== TASK INPUT

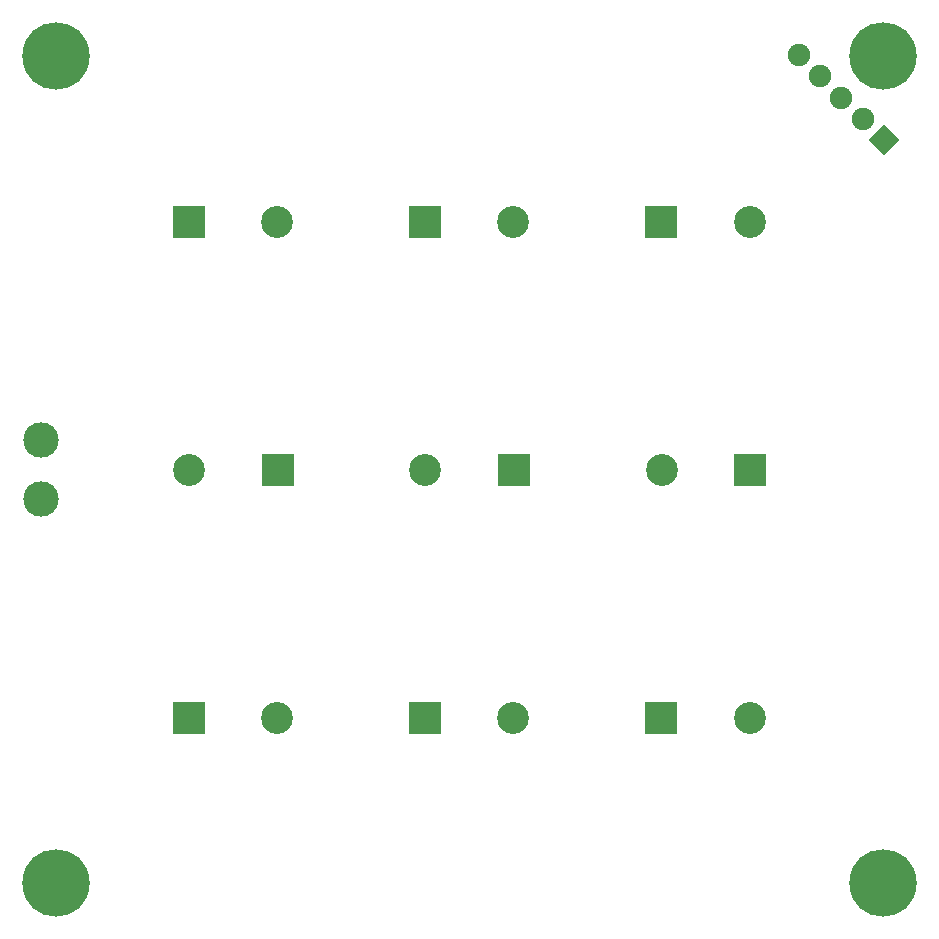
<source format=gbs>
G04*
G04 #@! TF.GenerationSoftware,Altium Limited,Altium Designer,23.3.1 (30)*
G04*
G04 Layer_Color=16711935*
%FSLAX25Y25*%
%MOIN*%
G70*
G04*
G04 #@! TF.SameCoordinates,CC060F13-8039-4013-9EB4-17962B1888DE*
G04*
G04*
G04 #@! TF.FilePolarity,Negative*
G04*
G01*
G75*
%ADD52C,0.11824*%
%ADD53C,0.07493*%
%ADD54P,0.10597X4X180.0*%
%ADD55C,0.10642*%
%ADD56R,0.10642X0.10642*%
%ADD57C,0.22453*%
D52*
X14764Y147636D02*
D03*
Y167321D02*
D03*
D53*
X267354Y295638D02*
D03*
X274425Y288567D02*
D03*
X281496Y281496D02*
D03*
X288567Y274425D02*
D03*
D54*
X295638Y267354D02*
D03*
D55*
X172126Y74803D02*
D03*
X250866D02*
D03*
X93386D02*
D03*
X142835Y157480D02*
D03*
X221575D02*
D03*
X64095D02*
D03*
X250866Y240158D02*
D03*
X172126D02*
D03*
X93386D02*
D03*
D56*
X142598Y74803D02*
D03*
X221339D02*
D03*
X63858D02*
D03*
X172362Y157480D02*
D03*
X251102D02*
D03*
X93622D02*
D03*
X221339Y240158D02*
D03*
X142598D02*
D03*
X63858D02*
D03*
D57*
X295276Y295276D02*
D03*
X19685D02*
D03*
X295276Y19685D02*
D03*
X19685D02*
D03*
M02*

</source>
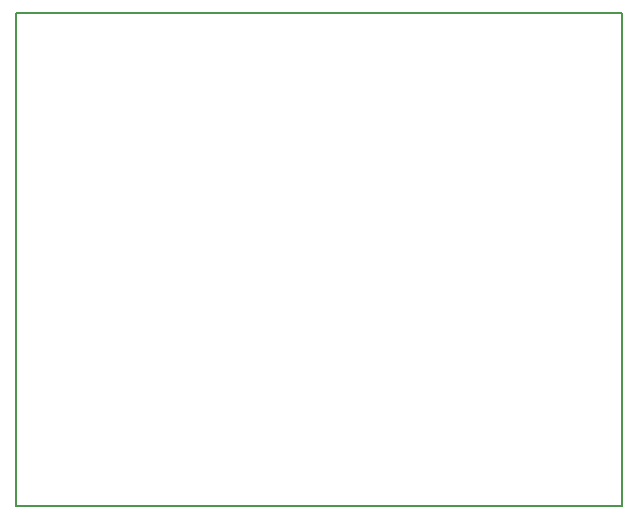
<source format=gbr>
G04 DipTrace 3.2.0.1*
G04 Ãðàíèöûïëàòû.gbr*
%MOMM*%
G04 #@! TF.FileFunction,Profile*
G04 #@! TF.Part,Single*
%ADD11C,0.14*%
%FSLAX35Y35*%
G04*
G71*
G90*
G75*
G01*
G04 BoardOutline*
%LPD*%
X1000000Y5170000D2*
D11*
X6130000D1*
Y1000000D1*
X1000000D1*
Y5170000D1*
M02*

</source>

====

• **PROMPT**:
Output the full set of records above without changing a word, and drop the images.

• **EXERCISE RESPONSE**:
<source format=gbs>
G04*
G04 #@! TF.GenerationSoftware,Altium Limited,Altium Designer,23.3.1 (30)*
G04*
G04 Layer_Color=16711935*
%FSLAX25Y25*%
%MOIN*%
G70*
G04*
G04 #@! TF.SameCoordinates,CC060F13-8039-4013-9EB4-17962B1888DE*
G04*
G04*
G04 #@! TF.FilePolarity,Negative*
G04*
G01*
G75*
%ADD52C,0.11824*%
%ADD53C,0.07493*%
%ADD54P,0.10597X4X180.0*%
%ADD55C,0.10642*%
%ADD56R,0.10642X0.10642*%
%ADD57C,0.22453*%
D52*
X14764Y147636D02*
D03*
Y167321D02*
D03*
D53*
X267354Y295638D02*
D03*
X274425Y288567D02*
D03*
X281496Y281496D02*
D03*
X288567Y274425D02*
D03*
D54*
X295638Y267354D02*
D03*
D55*
X172126Y74803D02*
D03*
X250866D02*
D03*
X93386D02*
D03*
X142835Y157480D02*
D03*
X221575D02*
D03*
X64095D02*
D03*
X250866Y240158D02*
D03*
X172126D02*
D03*
X93386D02*
D03*
D56*
X142598Y74803D02*
D03*
X221339D02*
D03*
X63858D02*
D03*
X172362Y157480D02*
D03*
X251102D02*
D03*
X93622D02*
D03*
X221339Y240158D02*
D03*
X142598D02*
D03*
X63858D02*
D03*
D57*
X295276Y295276D02*
D03*
X19685D02*
D03*
X295276Y19685D02*
D03*
X19685D02*
D03*
M02*

</source>
<source format=gbr>
G04 DipTrace 3.2.0.1*
G04 Ãðàíèöûïëàòû.gbr*
%MOMM*%
G04 #@! TF.FileFunction,Profile*
G04 #@! TF.Part,Single*
%ADD11C,0.14*%
%FSLAX35Y35*%
G04*
G71*
G90*
G75*
G01*
G04 BoardOutline*
%LPD*%
X1000000Y5170000D2*
D11*
X6130000D1*
Y1000000D1*
X1000000D1*
Y5170000D1*
M02*

</source>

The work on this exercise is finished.